Fortunately, medical professionals have identified several ways of mitigating and relieving the pain caused by cluster headaches.
- Avoid both smoking cigarettes and drinking alcohol during a cluster period. In fact, just smelling smoke triggers their headaches in some patients.
- Breathe pure oxygen for 10-15 minutes as soon as headache symptoms begin to arise. This is only advised for patients who do not suffer from chronic obstructive pulmonary disease.
- Drug Therapies. A number of drug therapies have also been developed to address cluster headaches. These include calcium-channel blockers, lithium, and prednisone taken every day during a cluster period to try to prevent them from occurring. To treat the acute phase, immediate-release calcium channel blockers, subcutaneously injectable sumatriptan, tran-scutaneously injected sumatriptan, and iontophoretically absorbed sumatriptan, as well as nasally delivered triptans, can be used.

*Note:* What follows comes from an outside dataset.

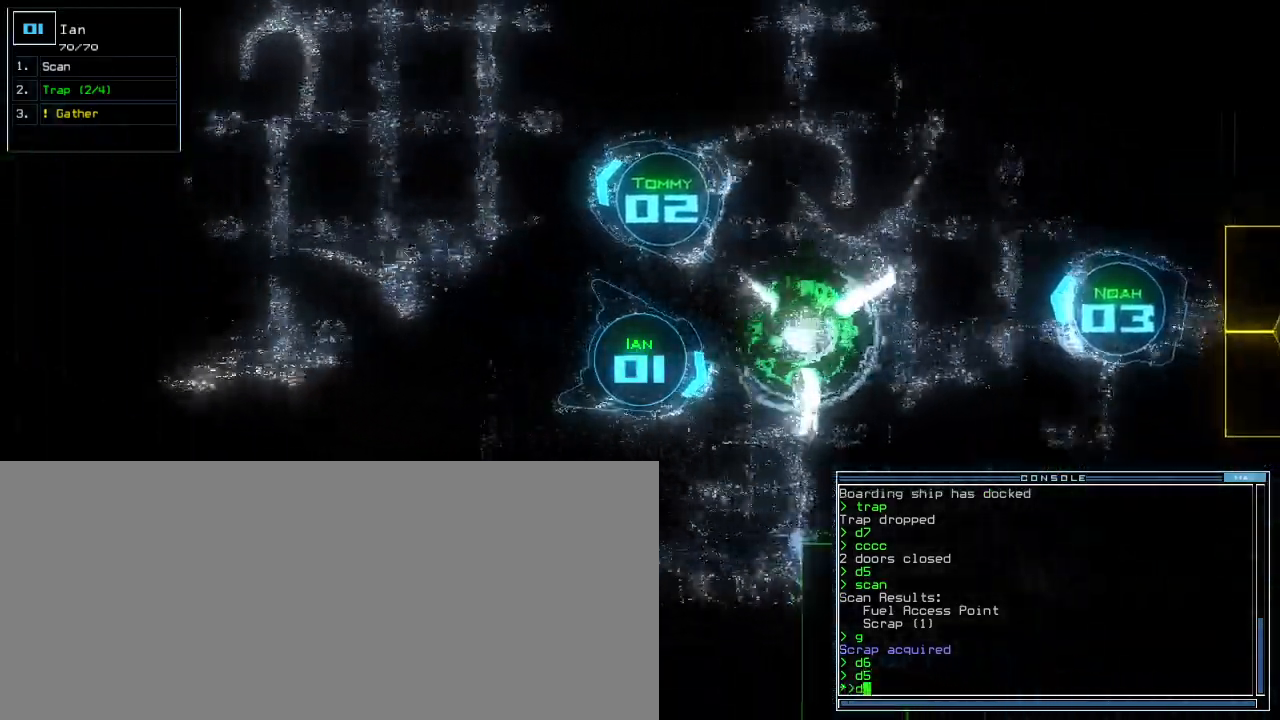
{"keys": ["7", "up"], "events": [[420, "7", "down"]]}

- Since cluster headaches are commonly associated with REM sleep, melatonin, which is a manmade form of a hormone produced in the pineal gland that helps regulate your sleep and wake cycle, is also a commonly deployed treatment option.
- If cluster headaches are the body’s way of responding to sleep, sleep position, and neck triggers in certain people — as I’ve found them to be many times over the years— then they can be treated with strategies that correct sleep breathing disorders and physical therapy directed to the cervical spine, while the “fire is being put out” by the more traditional cluster headache treatments. Other treatments are on the horizon for this devastating disorder.
Whatever the case, cluster headaches are severe headaches, sometimes difficult to differentiate among the other Trigeminal Autonomic Cephalalgias, and should be treated by headache specialists in a dedicated headache center.